Almost at the same time Anna Karenina left him, Alexey Alexandrovitch experienced the most bitter moment in the life of an official—though he is the only one who does not know it. It is the moment when his upward career comes to a complete stop. Everyone around him recognizes the change, but Alexey Alexandrovitch is unaware that his career is over. Though he still holds a position of consequence and sits on many commissions and committees, he is a man from whom nothing is expected because his time is over.

Everything Alexey Alexandrovitch says or proposes is dismissed as something redundant and most unnecessary. He is not aware that he has been cut off from direct participation in governmental activity and now sees the defects of others more clearly than ever; unfortunately, this knowledge and his sense of duty compel him to point out solutions for these problems. Soon after Anna Karenina left, he began writing the first of a now endless series of notes on the new judicial procedure. Not only does Alexey Alexandrovitch not discern his hopeless position in the official world, he is even more satisfied than ever with his own activity. The man to whom he is now talking is unmistakably impatient, but that does not bother Alexey Alexandrovitch; only when the man is able to slip away does he quit talking. Left alone, he looks down and collects his thoughts before looking casually around him and looks toward the door where he hopes to meet Countess Lidia Ivanovna.

Moving forward and bowing with his “customary air of weariness and dignity,” Alexey Alexandrovitch is stopped and congratulated on the honor he received today. He knows everyone laughs at him but expects nothing else from them; he is used to it by now. Alexey Alexandrovitch glimpses the countess and sees her eyes bidding him to come to her. She is dressed well and attractive in his eyes. For him she is the one spot of goodwill and love in the middle of the hostility and jeering which constantly surrounds him now.
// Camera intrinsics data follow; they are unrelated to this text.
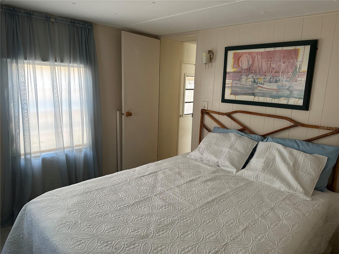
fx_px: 235
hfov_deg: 71.6
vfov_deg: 56.8
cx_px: 170
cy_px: 127
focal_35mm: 24
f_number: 1.78
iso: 250
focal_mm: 6.86
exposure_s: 1/64
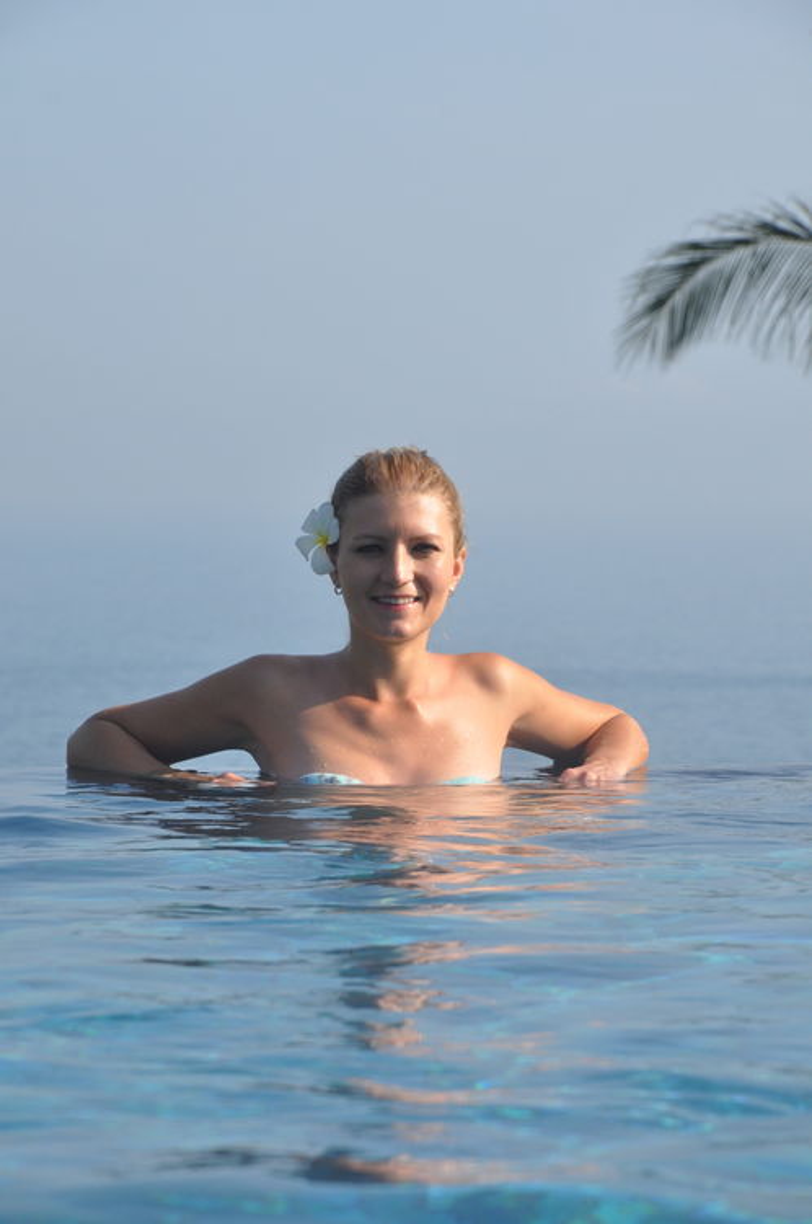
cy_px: 612
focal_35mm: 158
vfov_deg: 13.1
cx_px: 406
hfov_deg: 8.7
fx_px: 5343
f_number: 11
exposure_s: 1/500
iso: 400
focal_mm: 105
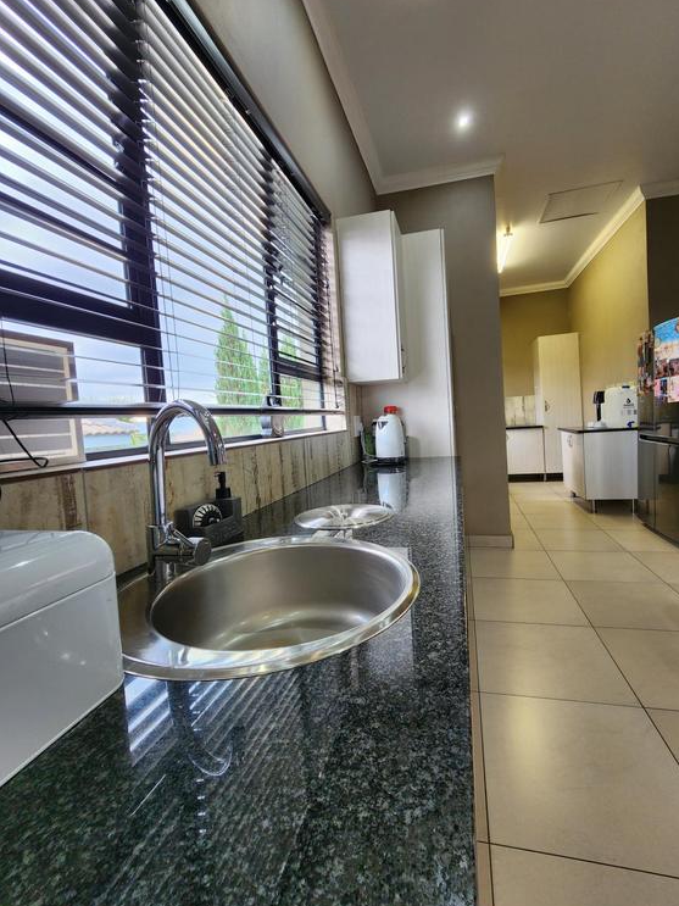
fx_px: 366
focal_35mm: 14
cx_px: 364
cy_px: 435
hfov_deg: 85.5
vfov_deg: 102.0
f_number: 2.2
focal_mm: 2.2
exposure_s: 1/50
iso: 125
Passing through a sea of mocking eyes, Alexey Alexandrovitch stays focused on the countess’s loving glance. When she congratulates him on receiving his honor, he knows she is sincere and he is pleased. They talk about his son’s education, and he is upset that Seryozha is not as excited about the course of study his father has set out for him. When the countess is able, she tells Alexey Alexandrovitch that she has heard from his wife, who is in St. Petersburg. His face immediately assumes the “deathlike rigidity” which expresses his utter helplessness in the matter; the countess looks at him ecstatically and is moved by the greatness of his soul.